A data engineer loads a 10 GB CSV file into a cuDF DataFrame and then needs to join it with a 500 MB lookup table that currently lives in a pandas DataFrame. Which approach correctly brings both tables onto the GPU so that the merge operation runs entirely on GPU memory?
- APass the pandas DataFrame directly to cudf.merge as the right-hand argument; cuDF will convert it automatically during the merge.
- BConvert the cuDF DataFrame to pandas using the to_pandas method and perform the merge in pandas on the CPU, then reload the result into cuDF.
- CConvert the pandas DataFrame to a cuDF DataFrame using cudf.from_pandas before calling the merge operation on the two cuDF objects. Correct
- DUse the cudf.pandas accelerator module so that both DataFrames are transparently promoted to GPU; no explicit conversion call is needed.
Why A is wrong: Tempting because cuDF's merge signature resembles pandas, but cuDF does not silently convert a pandas object passed as the right-hand frame - it raises a TypeError, so the merge would fail before running.
Why B is wrong: This approach moves 10 GB from device to host, loses the GPU acceleration for the merge, and then requires another host-to-device copy for subsequent GPU work - the opposite of the intended workflow.

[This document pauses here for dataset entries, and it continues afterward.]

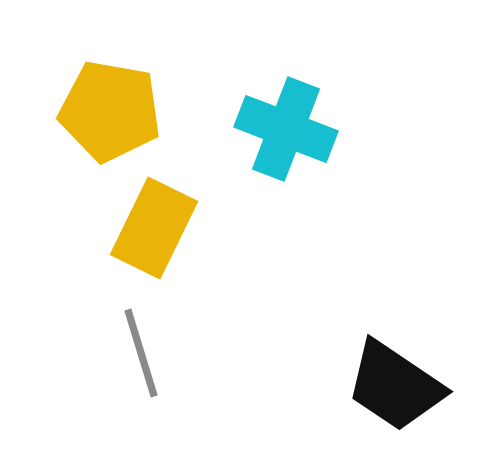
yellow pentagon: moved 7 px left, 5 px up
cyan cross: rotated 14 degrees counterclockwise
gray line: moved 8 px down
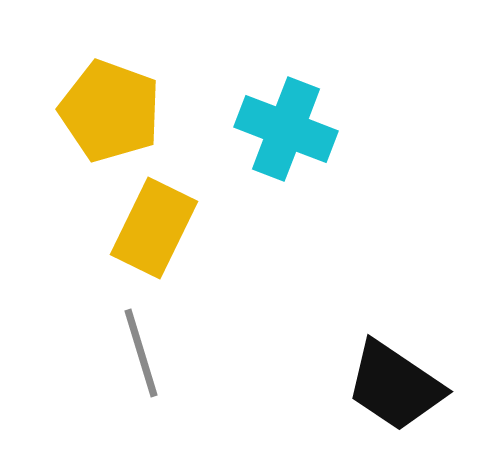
yellow pentagon: rotated 10 degrees clockwise
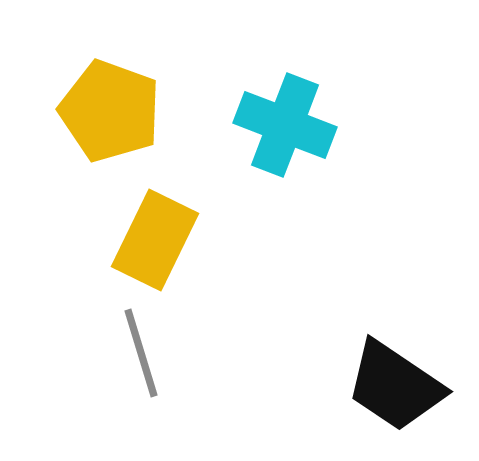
cyan cross: moved 1 px left, 4 px up
yellow rectangle: moved 1 px right, 12 px down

Why C is correct: cudf.from_pandas copies the host-side pandas data to GPU memory, producing a cuDF DataFrame. Both frames are then on the GPU, so the merge executes entirely on the device without further host-device transfers.
Why D is wrong: The cudf.pandas accelerator intercepts pandas API calls on objects created after the module is activated, but a pandas DataFrame that already exists in memory before activation is not retroactively transferred to GPU without an explicit conversion step.